* _Information shown_
══════════════════════════════

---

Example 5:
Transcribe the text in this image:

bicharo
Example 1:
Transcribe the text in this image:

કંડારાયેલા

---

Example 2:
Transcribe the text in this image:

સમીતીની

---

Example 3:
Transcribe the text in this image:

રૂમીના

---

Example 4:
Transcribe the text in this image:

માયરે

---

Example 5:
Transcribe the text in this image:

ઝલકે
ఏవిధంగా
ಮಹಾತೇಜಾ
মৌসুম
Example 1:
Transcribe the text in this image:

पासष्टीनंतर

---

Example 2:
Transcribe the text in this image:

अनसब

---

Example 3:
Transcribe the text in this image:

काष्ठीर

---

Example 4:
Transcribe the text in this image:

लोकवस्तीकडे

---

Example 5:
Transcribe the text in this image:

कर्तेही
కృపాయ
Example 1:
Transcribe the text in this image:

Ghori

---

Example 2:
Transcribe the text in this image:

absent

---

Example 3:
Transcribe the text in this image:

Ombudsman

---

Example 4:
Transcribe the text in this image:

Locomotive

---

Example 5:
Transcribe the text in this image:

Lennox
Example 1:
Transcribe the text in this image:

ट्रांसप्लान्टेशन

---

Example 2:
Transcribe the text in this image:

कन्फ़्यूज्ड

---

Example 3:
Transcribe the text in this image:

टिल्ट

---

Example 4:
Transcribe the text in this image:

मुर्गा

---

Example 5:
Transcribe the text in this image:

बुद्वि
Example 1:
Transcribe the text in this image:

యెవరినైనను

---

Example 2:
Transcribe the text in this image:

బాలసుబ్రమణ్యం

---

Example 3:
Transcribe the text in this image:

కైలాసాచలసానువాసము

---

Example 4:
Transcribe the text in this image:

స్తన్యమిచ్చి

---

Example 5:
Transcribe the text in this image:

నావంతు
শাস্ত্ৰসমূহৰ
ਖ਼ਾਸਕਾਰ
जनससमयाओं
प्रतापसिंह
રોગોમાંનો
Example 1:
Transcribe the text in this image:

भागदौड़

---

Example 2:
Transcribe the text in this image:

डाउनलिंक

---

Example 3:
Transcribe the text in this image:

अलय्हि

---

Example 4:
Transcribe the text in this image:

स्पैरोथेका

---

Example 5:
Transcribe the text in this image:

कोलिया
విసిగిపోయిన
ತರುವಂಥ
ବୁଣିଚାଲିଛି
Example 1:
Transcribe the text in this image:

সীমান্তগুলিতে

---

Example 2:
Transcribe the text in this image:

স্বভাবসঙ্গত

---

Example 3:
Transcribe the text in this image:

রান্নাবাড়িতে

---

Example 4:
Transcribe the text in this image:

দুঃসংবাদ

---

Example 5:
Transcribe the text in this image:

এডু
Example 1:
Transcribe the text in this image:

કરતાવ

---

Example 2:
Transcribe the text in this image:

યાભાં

══════════════════════════════

* _Activity_
In full and word for word, set down the records shown above.

* _Output for this exercise_
---

Example 5:
Transcribe the text in this image:

bicharo
Example 1:
Transcribe the text in this image:

કંડારાયેલા

---

Example 2:
Transcribe the text in this image:

સમીતીની

---

Example 3:
Transcribe the text in this image:

રૂમીના

---

Example 4:
Transcribe the text in this image:

માયરે

---

Example 5:
Transcribe the text in this image:

ઝલકે
ఏవిధంగా
ಮಹಾತೇಜಾ
মৌসুম
Example 1:
Transcribe the text in this image:

पासष्टीनंतर

---

Example 2:
Transcribe the text in this image:

अनसब

---

Example 3:
Transcribe the text in this image:

काष्ठीर

---

Example 4:
Transcribe the text in this image:

लोकवस्तीकडे

---

Example 5:
Transcribe the text in this image:

कर्तेही
కృపాయ
Example 1:
Transcribe the text in this image:

Ghori

---

Example 2:
Transcribe the text in this image:

absent

---

Example 3:
Transcribe the text in this image:

Ombudsman

---

Example 4:
Transcribe the text in this image:

Locomotive

---

Example 5:
Transcribe the text in this image:

Lennox
Example 1:
Transcribe the text in this image:

ट्रांसप्लान्टेशन

---

Example 2:
Transcribe the text in this image:

कन्फ़्यूज्ड

---

Example 3:
Transcribe the text in this image:

टिल्ट

---

Example 4:
Transcribe the text in this image:

मुर्गा

---

Example 5:
Transcribe the text in this image:

बुद्वि
Example 1:
Transcribe the text in this image:

యెవరినైనను

---

Example 2:
Transcribe the text in this image:

బాలసుబ్రమణ్యం

---

Example 3:
Transcribe the text in this image:

కైలాసాచలసానువాసము

---

Example 4:
Transcribe the text in this image:

స్తన్యమిచ్చి

---

Example 5:
Transcribe the text in this image:

నావంతు
শাস্ত্ৰসমূহৰ
ਖ਼ਾਸਕਾਰ
जनससमयाओं
प्रतापसिंह
રોગોમાંનો
Example 1:
Transcribe the text in this image:

भागदौड़

---

Example 2:
Transcribe the text in this image:

डाउनलिंक

---

Example 3:
Transcribe the text in this image:

अलय्हि

---

Example 4:
Transcribe the text in this image:

स्पैरोथेका

---

Example 5:
Transcribe the text in this image:

कोलिया
విసిగిపోయిన
ತರುವಂಥ
ବୁଣିଚାଲିଛି
Example 1:
Transcribe the text in this image:

সীমান্তগুলিতে

---

Example 2:
Transcribe the text in this image:

স্বভাবসঙ্গত

---

Example 3:
Transcribe the text in this image:

রান্নাবাড়িতে

---

Example 4:
Transcribe the text in this image:

দুঃসংবাদ

---

Example 5:
Transcribe the text in this image:

এডু
Example 1:
Transcribe the text in this image:

કરતાવ

---

Example 2:
Transcribe the text in this image:

યાભાં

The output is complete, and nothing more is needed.